Looking at it from the other side, some programs that were problematic during Y2K were 30+ years old and still in use, and it was somewhat difficult to find enough skilled mainframe programmers to repair them. If you develop a system in the year 2050, who's to say it won't be in use 50 years later?

Reduced Internet Traffic

There is a recent movement for URL-shortening. Shorter URLs mean very high traffic sites can save huge amounts of bandwidth by not having to transmit full URLs in HTTP headers or in content pages. Using 2-digit dates would reduce some overall internet traffic.

Downgrading Risk

If your current system utilizes 4-digit dates, it is doubtful that you have a compelling reason to re-architect your system to use 2-digit dates. Such a move would be costly and perhaps completely unworkable.


Many libraries (if not most) use a 4-digit year. If you switched to 2-digits, you may have to upconvert in your code to utilize those libraries, or create custom libraries, creating another point of failure for your software. If you use date math heavily, a 2-digit date is probably not for you.

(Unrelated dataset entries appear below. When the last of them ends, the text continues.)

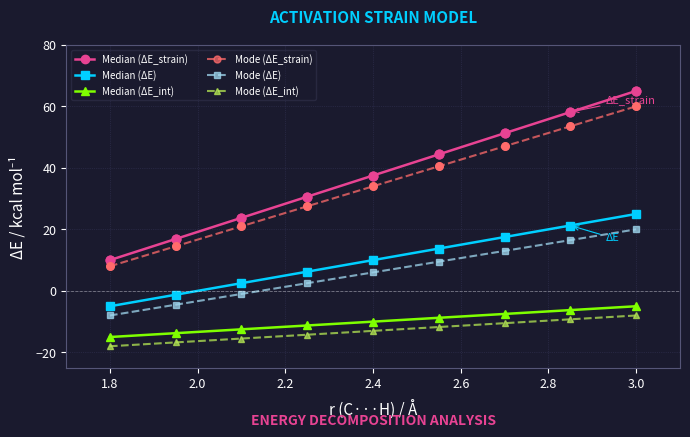

What are all the series names shown in the legend?

Median (ΔE_strain), Median (ΔE), Median (ΔE_int), Mode (ΔE_strain), Mode (ΔE), Mode (ΔE_int)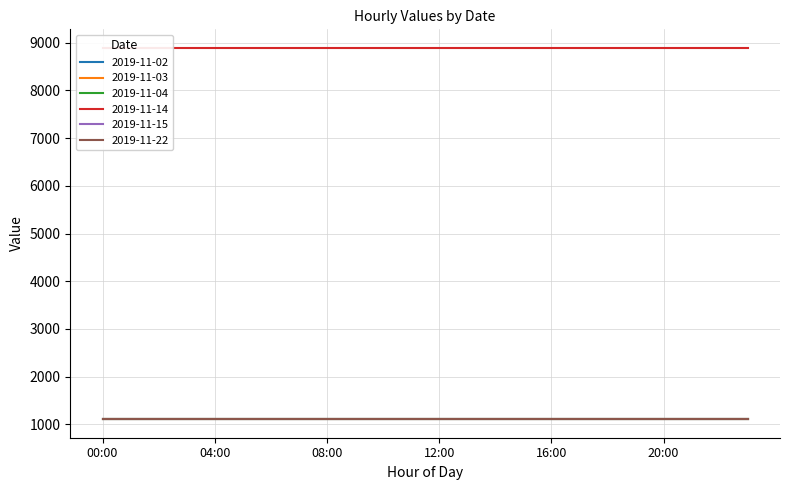

What are all the series names shown in the legend?

2019-11-02, 2019-11-03, 2019-11-04, 2019-11-14, 2019-11-15, 2019-11-22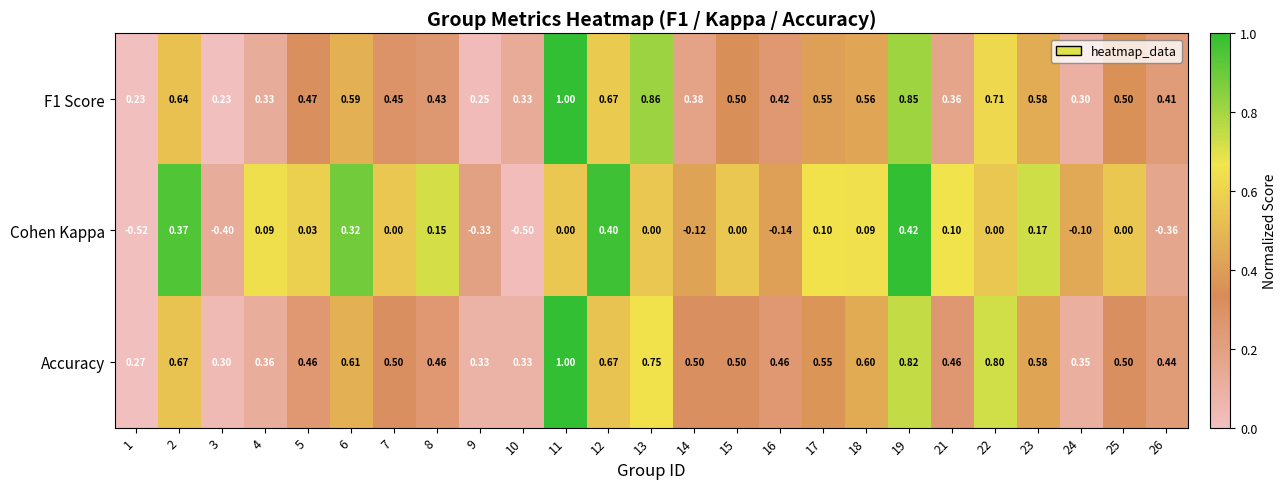

At how many categories does at least one series exceed 0?

25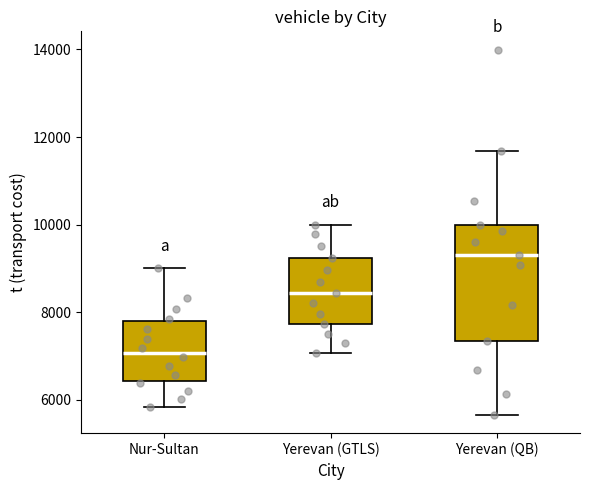

Which box's median line is the highest?

Yerevan (QB)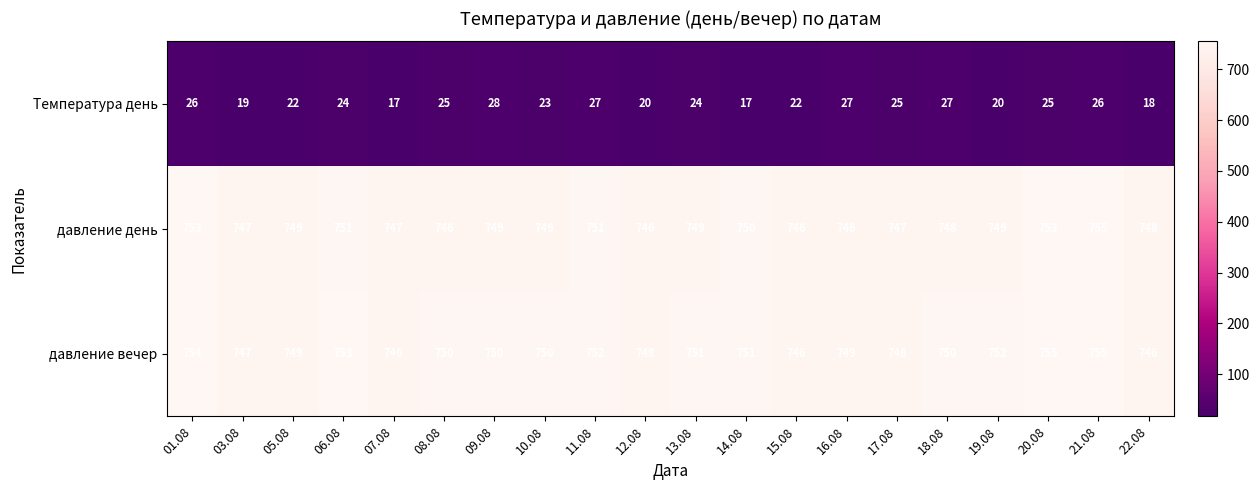

What is the sum of all давление день values?

14979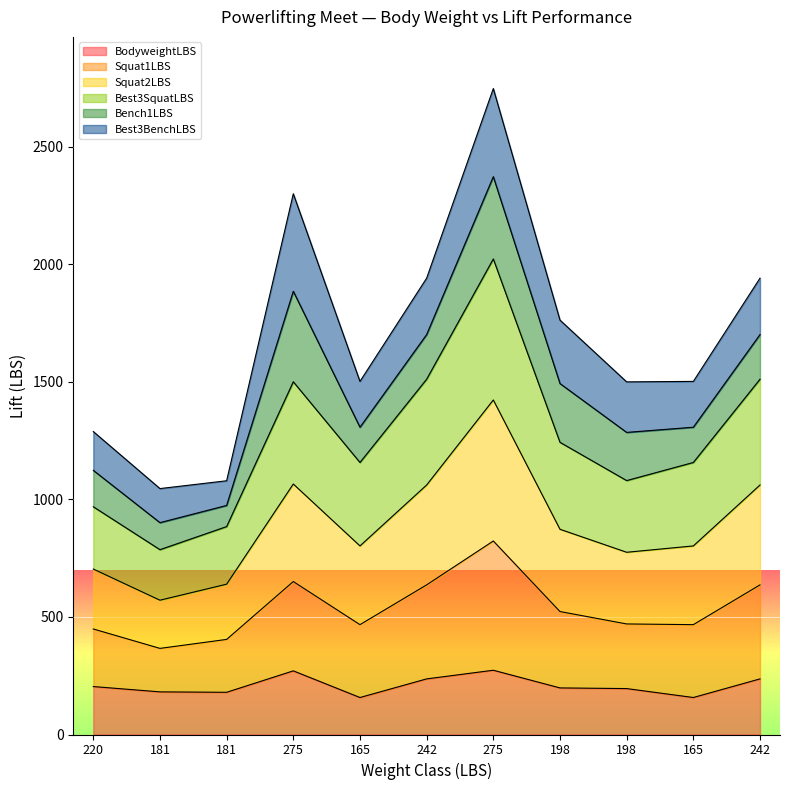

True or false: Best3SquatLBS and BodyweightLBS cross at least once.

False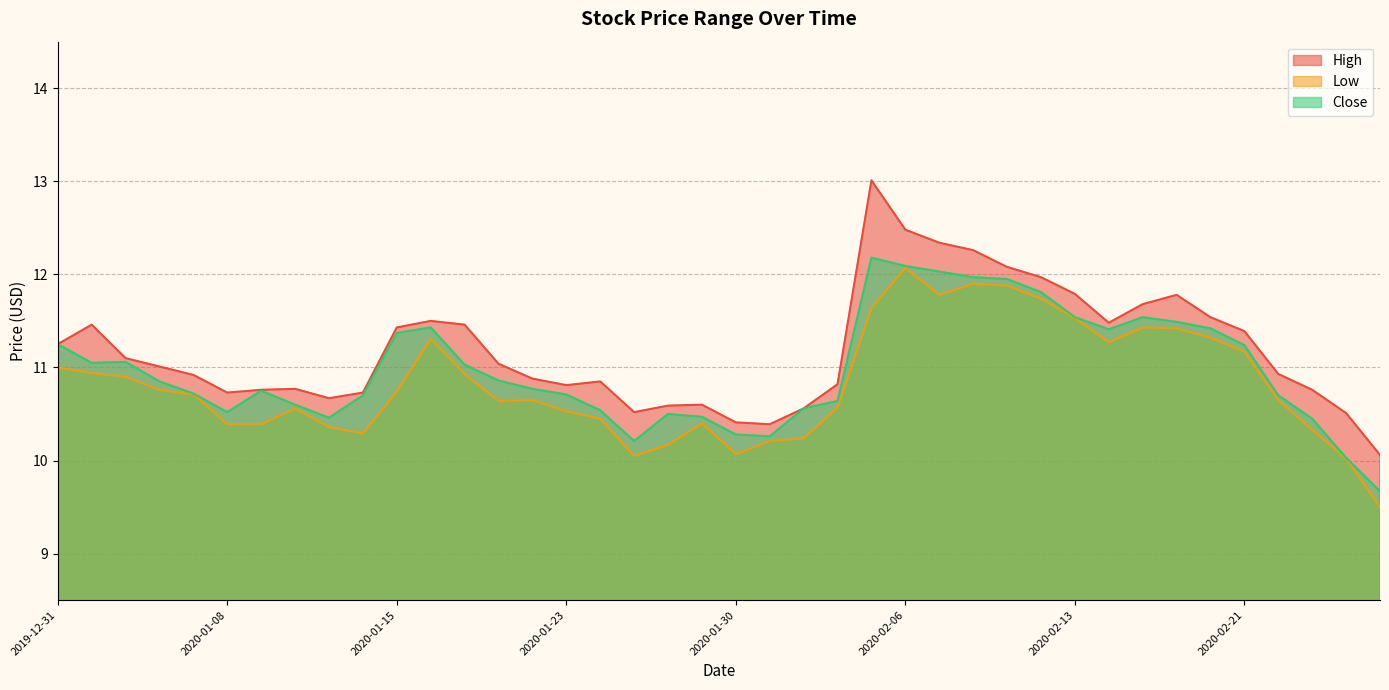

True or false: Close and Low intersect in this chart.

False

Repeating Mistakes Of The Past

Whether or not there are compelling arguments for either side of the discussion, there is always the nebulous "we did it before and look what happened" factor to consider. Generally speaking, abbreviating data that does not need to be abbreviated is rarely a good idea.


In general it is probably a poor idea to utilze 2-digit years. However it is possible that there may be rare valid applications for its use, but even that should probably be limited to greenfield projects.

I have not seen this topic elsewhere so I thought it may make for some interesting discussion. What do you think?